▶ _What to produce_
Filter the listing below, please, and copy only the lines with the word "forbedre".

┌─ Available data

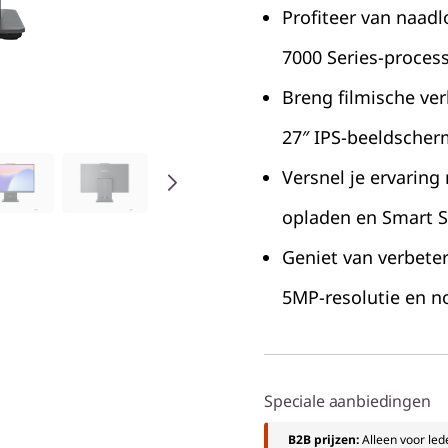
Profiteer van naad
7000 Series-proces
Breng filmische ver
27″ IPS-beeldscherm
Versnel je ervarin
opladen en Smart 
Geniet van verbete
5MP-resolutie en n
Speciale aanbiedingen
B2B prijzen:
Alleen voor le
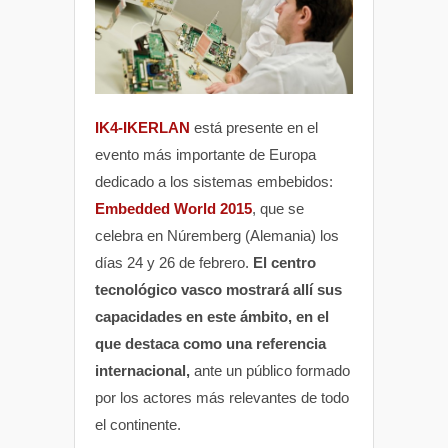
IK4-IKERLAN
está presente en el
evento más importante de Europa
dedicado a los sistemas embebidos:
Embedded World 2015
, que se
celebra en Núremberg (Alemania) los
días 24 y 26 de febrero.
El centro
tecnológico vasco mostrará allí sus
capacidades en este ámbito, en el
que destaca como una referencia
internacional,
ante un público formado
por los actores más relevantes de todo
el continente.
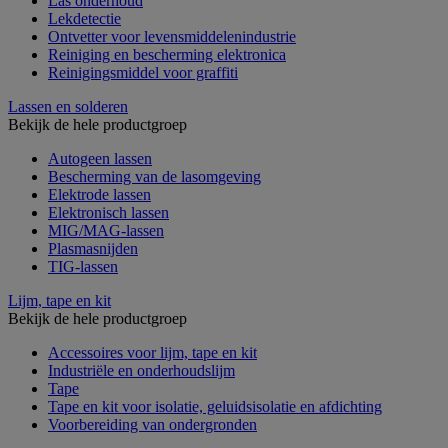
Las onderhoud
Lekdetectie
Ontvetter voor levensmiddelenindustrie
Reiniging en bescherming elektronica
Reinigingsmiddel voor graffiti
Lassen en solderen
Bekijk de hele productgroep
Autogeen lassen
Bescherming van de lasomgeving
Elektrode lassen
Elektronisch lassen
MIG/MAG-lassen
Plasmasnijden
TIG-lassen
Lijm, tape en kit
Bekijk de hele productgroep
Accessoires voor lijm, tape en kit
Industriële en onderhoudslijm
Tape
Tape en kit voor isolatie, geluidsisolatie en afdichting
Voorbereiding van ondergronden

└─
┌─ Available data

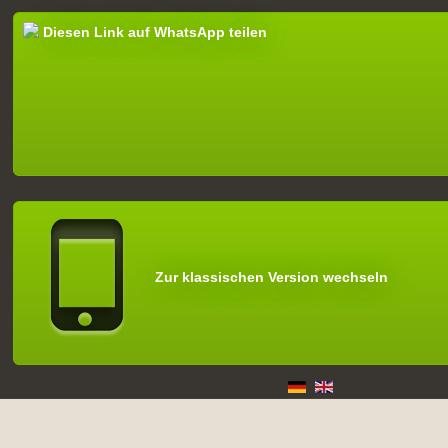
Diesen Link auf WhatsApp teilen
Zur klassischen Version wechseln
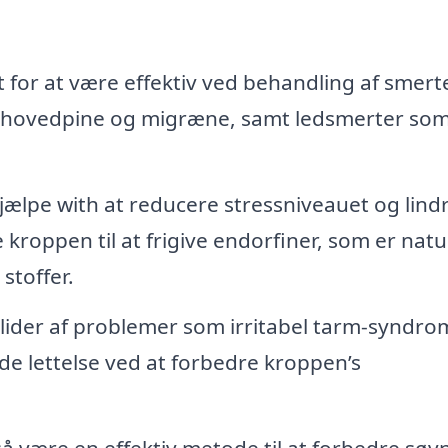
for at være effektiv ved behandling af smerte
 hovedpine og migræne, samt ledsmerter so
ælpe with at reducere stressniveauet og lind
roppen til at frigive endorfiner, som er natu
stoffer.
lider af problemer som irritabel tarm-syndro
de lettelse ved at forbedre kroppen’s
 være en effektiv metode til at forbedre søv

└─
┌─ Available data

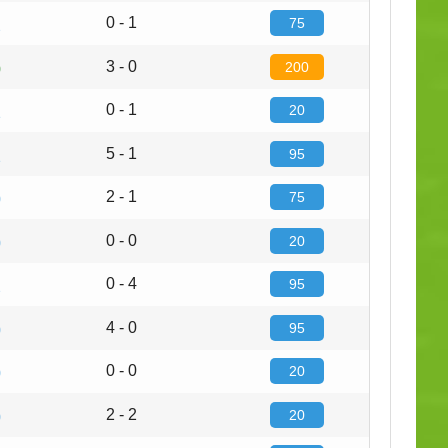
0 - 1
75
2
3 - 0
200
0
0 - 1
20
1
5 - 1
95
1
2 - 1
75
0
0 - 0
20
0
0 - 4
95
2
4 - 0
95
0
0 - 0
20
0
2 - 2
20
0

└─

▶ _Answer for the task_
de lettelse ved at forbedre kroppen’s
 være en effektiv metode til at forbedre søv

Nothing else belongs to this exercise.